On the other hand, with gentamicin, “depending on the compounds you’re looking at, depending on the pathology the compound is causing, the different molecular levels can give you complementary information,” he said. Nevertheless, he noted that finding is “encouraging” because “we never had any contradicting information or situations where you would say that one technology failed completely.”
 
He noted, however, that it is still too early to tell whether it might be possible to rely entirely on omics data to predict whether a compound will be toxic.
 
“My impression is that we are currently laying the foundation for true prediction methods,” he said, but stressed that the goal of PredTox was only to prepare the groundwork for building a database that might eventually support predictive tools.
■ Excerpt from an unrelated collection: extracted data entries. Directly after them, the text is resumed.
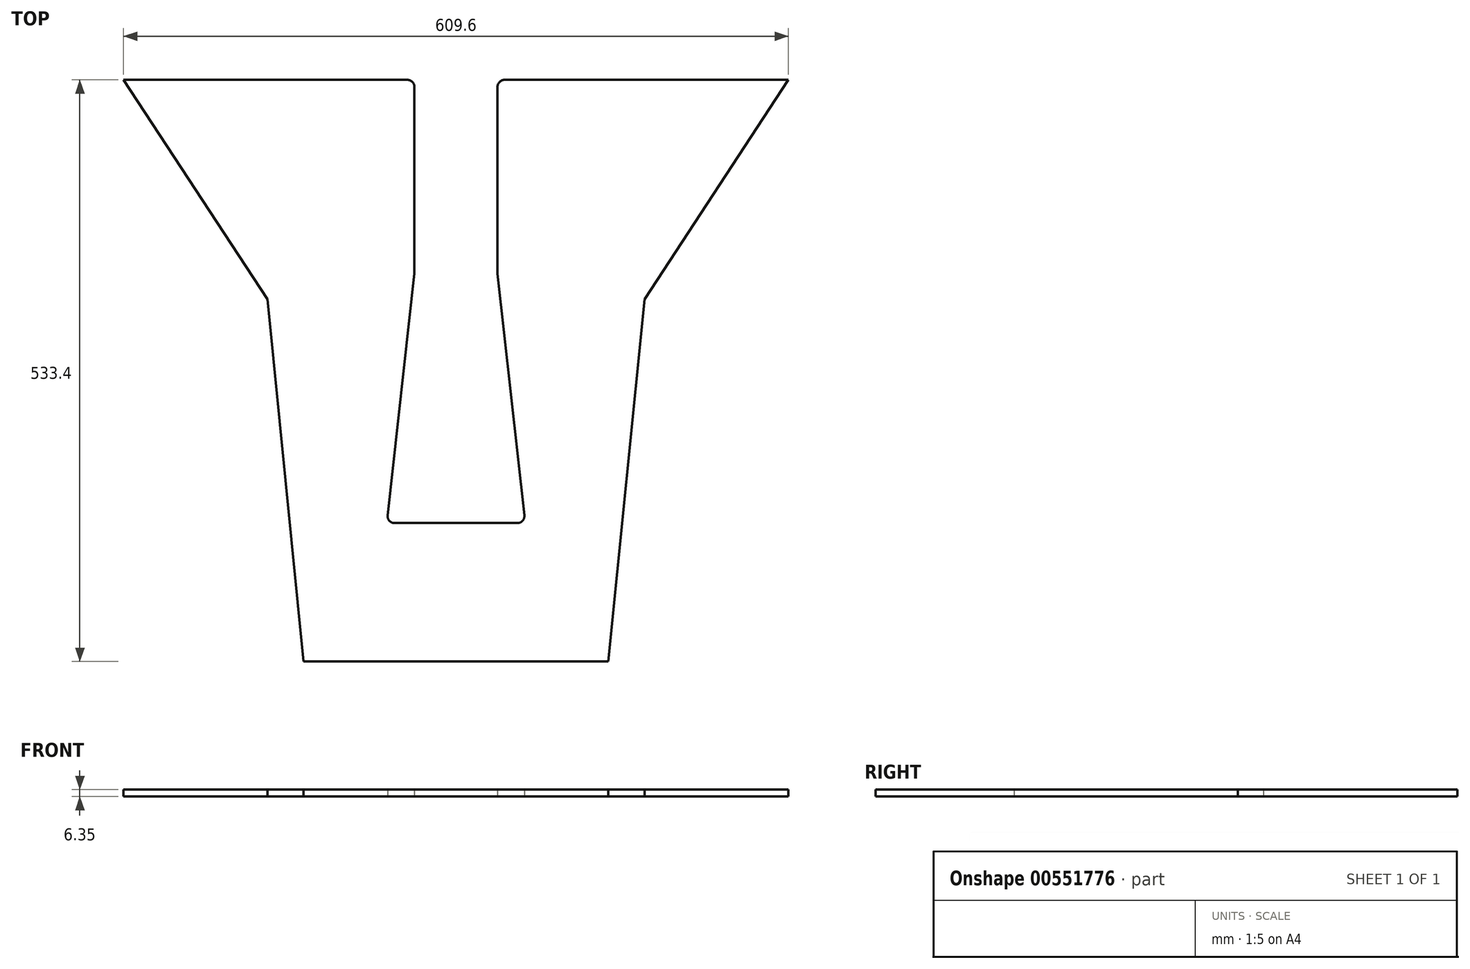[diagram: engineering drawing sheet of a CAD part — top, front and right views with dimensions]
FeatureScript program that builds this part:
annotation { "Feature Type Name" : "Feature", "Feature Type Description" : "" }
export const myFeature = defineFeature(function(context is Context, id is Id, definition is map)
    precondition{}
    {
        {
            var Q0;
            Q0=qCreatedBy(makeId("Top.planeOp"),FACE);
            var sketch = newSketch(context, id + "F0", { "sketchPlane" : qUnion([Q0])});
            skLineSegment(sketch, "E0", {"start": v(0, 0) * mm, "end": v(-139.7, 0) * mm});
            skLineSegment(sketch, "E1", {"start": v(0, 0) * mm, "end": v(139.7, 0) * mm});
            skLineSegment(sketch, "E2", {"start": v(0, 0) * mm, "end": v(0, 514.35) * mm, "construction": true});
            skPoint(sketch, "E3", {"position": v(0, 304.8) * mm});
            skPoint(sketch, "E4", {"position": v(0, 381) * mm});
            skLineSegment(sketch, "E5", {"start": v(0, 381) * mm, "end": v(-883.72, 381) * mm, "construction": true});
            skLineSegment(sketch, "E6", {"start": v(0, 381) * mm, "end": v(761.76, 381) * mm, "construction": true});
            skPoint(sketch, "E7", {"position": v(-177.8, 381) * mm});
            skPoint(sketch, "E8", {"position": v(209.55, 381) * mm});
            skPoint(sketch, "E9", {"position": v(177.8, 381) * mm});
            skPoint(sketch, "E10", {"position": v(-172.92, 332.15) * mm});
            skPoint(sketch, "E11", {"position": v(172.92, 332.15) * mm});
            skLineSegment(sketch, "E12", {"start": v(172.92, 332.15) * mm, "end": v(139.7, 0) * mm});
            skLineSegment(sketch, "E13", {"start": v(-172.92, 332.15) * mm, "end": v(-139.7, 0) * mm, "construction": true});
            skLineSegment(sketch, "E14", {"start": v(-172.92, 332.15) * mm, "end": v(-139.7, 0) * mm});
            skPoint(sketch, "E15", {"position": v(0, 127) * mm});
            skPoint(sketch, "E16", {"position": v(-63.5, 127) * mm});
            skPoint(sketch, "E17", {"position": v(63.5, 127) * mm});
            skLineSegment(sketch, "E18", {"start": v(-56.4, 127) * mm, "end": v(0, 127) * mm});
            skLineSegment(sketch, "E19", {"start": v(56.4, 127) * mm, "end": v(0, 127) * mm});
            skPoint(sketch, "E20", {"position": v(0, 355.6) * mm});
            skLineSegment(sketch, "E21", {"start": v(0, 355.6) * mm, "end": v(-38.1, 355.6) * mm, "construction": true});
            skLineSegment(sketch, "E22", {"start": v(0, 355.6) * mm, "end": v(38.1, 355.6) * mm, "construction": true});
            skLineSegment(sketch, "E23", {"start": v(-62.72, 134.05) * mm, "end": v(-38.1, 355.6) * mm});
            skLineSegment(sketch, "E24", {"start": v(62.72, 134.05) * mm, "end": v(38.1, 355.6) * mm});
            skArc(sketch, "E25.filletArc", {"start": v(-62.72, 134.05) * mm, "mid": v(-61.14, 129.12) * mm, "end": v(-56.4, 127) * mm});
            skArc(sketch, "E26.filletArc", {"start": v(56.4, 127) * mm, "mid": v(61.14, 129.12) * mm, "end": v(62.72, 134.05) * mm});
            skPoint(sketch, "E27", {"position": v(0, 514.35) * mm});
            skLineSegment(sketch, "E28", {"start": v(-44.45, 533.4) * mm, "end": v(-304.8, 533.4) * mm});
            skLineSegment(sketch, "E29", {"start": v(44.45, 533.4) * mm, "end": v(304.8, 533.4) * mm});
            skLineSegment(sketch, "E30", {"start": v(-172.92, 332.15) * mm, "end": v(-304.8, 533.4) * mm});
            skLineSegment(sketch, "E31", {"start": v(172.92, 332.15) * mm, "end": v(304.8, 533.4) * mm});
            skLineSegment(sketch, "E32", {"start": v(-38.1, 355.6) * mm, "end": v(-38.1, 527.05) * mm});
            skLineSegment(sketch, "E33", {"start": v(38.1, 355.6) * mm, "end": v(38.1, 527.05) * mm});
            skArc(sketch, "E34.filletArc", {"start": v(-38.1, 527.05) * mm, "mid": v(-39.96, 531.54) * mm, "end": v(-44.45, 533.4) * mm});
            skArc(sketch, "E35.filletArc", {"start": v(44.45, 533.4) * mm, "mid": v(39.96, 531.54) * mm, "end": v(38.1, 527.05) * mm});
            skSolve(sketch);
        }
        {
            var Q0;
            Q0=makeQuery(id+"F0.imprint","IMPRINT",FACE,{"disambiguationData":[TD([[makeQuery(id+"F0.imprint","IMPRINT",EDGE,{"derivedFrom":sQuery(id+"F0.wireOp",EDGE,"E0")}),-1.0]])]});
            extrude(context, id + "F1", {"entities" : qUnion([Q0]), "depth" : 6.35 * mm, "offsetDistance" : 25.4 * mm});
        }
    });
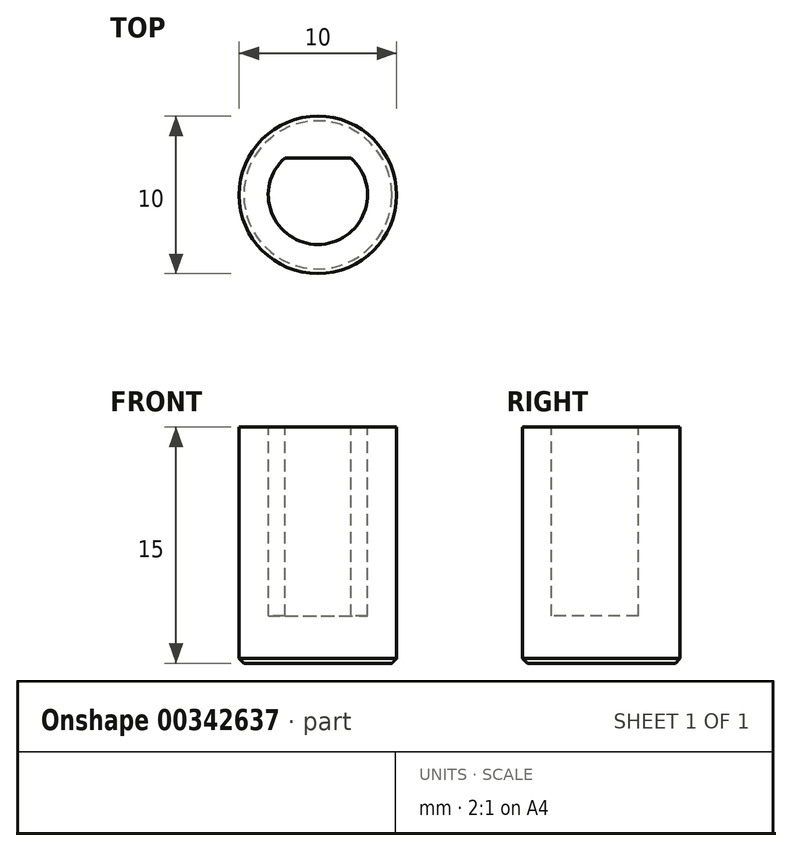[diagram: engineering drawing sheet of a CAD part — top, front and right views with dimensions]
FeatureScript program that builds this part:
annotation { "Feature Type Name" : "Feature", "Feature Type Description" : "" }
export const myFeature = defineFeature(function(context is Context, id is Id, definition is map)
    precondition{}
    {
        {
            var Q0;
            Q0=qCreatedBy(makeId("Top.planeOp"),FACE);
            var sketch = newSketch(context, id + "F0", { "sketchPlane" : qUnion([Q0])});
            skCircle(sketch, "E0", {"center": v(0, 0) * mm, "radius": 5 * mm});
            skSolve(sketch);
        }
        {
            var Q0;
            Q0 = qSketchRegion(id + "F0", true);
            extrude(context, id + "F1", {"entities" : qUnion([Q0]), "depth" : 15 * mm});
        }
        {
            var Q0;
            Q0=makeQuery(id+"F1.opExtrude","CAP_FACE",FACE,{"disambiguationData":[OSD([sQuery(id+"F0.wireOp",EDGE,"E0")])],"isStart":false});
            var sketch = newSketch(context, id + "F2", { "sketchPlane" : qUnion([Q0])});
            skArc(sketch, "E1", {"start": v(-2.1, 2.35) * mm, "mid": v(0, -3.15) * mm, "end": v(2.1, 2.35) * mm});
            skLineSegment(sketch, "E2", {"start": v(-2.1, 2.35) * mm, "end": v(2.1, 2.35) * mm});
            skSolve(sketch);
        }
        {
            var Q0;
            Q0 = qSketchRegion(id + "F2", true);
            extrude(context, id + "F3", {"entities" : qUnion([Q0]), "operationType" : NewBodyOperationType.REMOVE, "oppositeDirection" : true, "depth" : 12 * mm});
        }
        {
            var Q0;
            Q0=makeQuery(id+"F1.opExtrude","CAP_FACE",FACE,{"disambiguationData":[OSD([sQuery(id+"F0.wireOp",EDGE,"E0")])],"isStart":true});
            chamfer(context, id + "F4", {"entities" : qUnion([Q0]), "width" : 0.3 * mm, "tangentPropagation" : true});
        }
    });
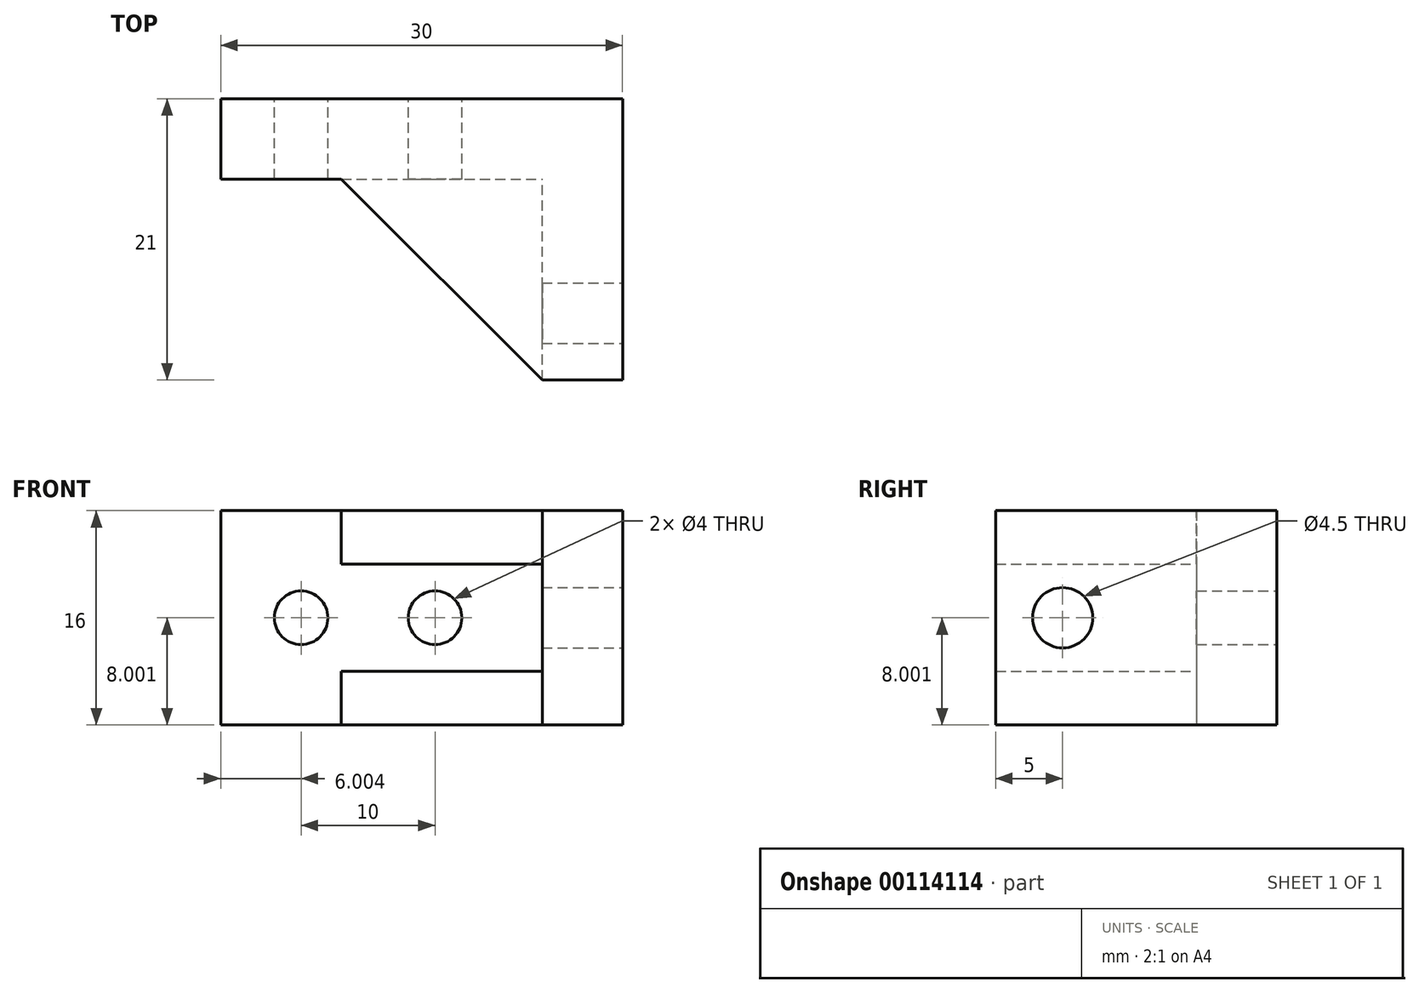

Asked to predict how large a database might have to be to eventually enable predictive toxicology, “I wouldn’t want to make a guess right now,” he said.
 
PredTox participant Kirstin Meyer, who is a researcher in the nonclinical drug safety group at Bayer Schering, agreed that the “correlation was very good” between the omics data and traditional toxicity endpoints. Beyond that, she said, the omics data provides insights that would not be possible via traditional tox methods, such as “hints for interesting genes, or endogenous metabolites, and of course this is information you cannot get from histology.”
 
Ultimately, she said, the type of data captured in PredTox might help identify toxicity biomarkers that are “more sensitive than the common markers” that are currently in use, but she stressed that “this was not the primary aim” of the project.
 
Like Koenig, Meyer said that despite the promising results from PredTox, “it’s a little bit early” to draw any conclusions about the predictive power of omics data alone. “I could imagine that it may be possible in some cases,” she said, “but in general I would like to really have the final picture.”
 
She said that so far PredTox has answered a number of technical and logistical questions about the feasibility of bringing together multiple types of omics data from more than a dozen pharmaceutical firms in a single database.
 
“That was a very important goal, to see whether it is possible to compare data, to use certain kinds of standardization to really compare [data from] different sites,” she said. “That was something I think we have already achieved and we can show that it’s possible.”